(WHAT TO DO): Write exactly, with no line omitted or added, the span beginning at the line that holds "HAD-956, owner: KB -> NC" and ending at the last line of the records.

____

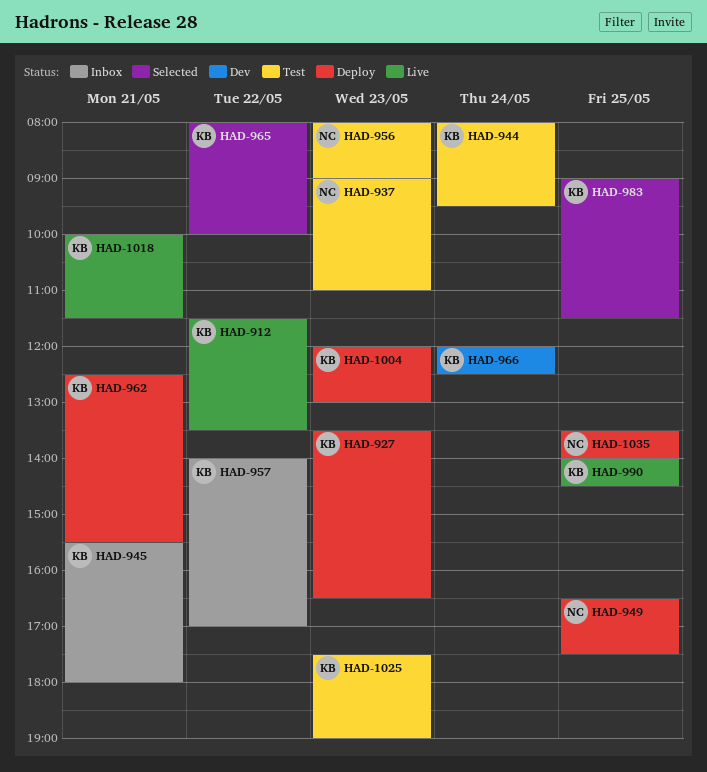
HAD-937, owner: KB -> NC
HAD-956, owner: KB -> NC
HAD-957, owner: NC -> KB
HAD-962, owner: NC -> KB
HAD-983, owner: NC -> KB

____

(RESULT):
HAD-956, owner: KB -> NC
HAD-957, owner: NC -> KB
HAD-962, owner: NC -> KB
HAD-983, owner: NC -> KB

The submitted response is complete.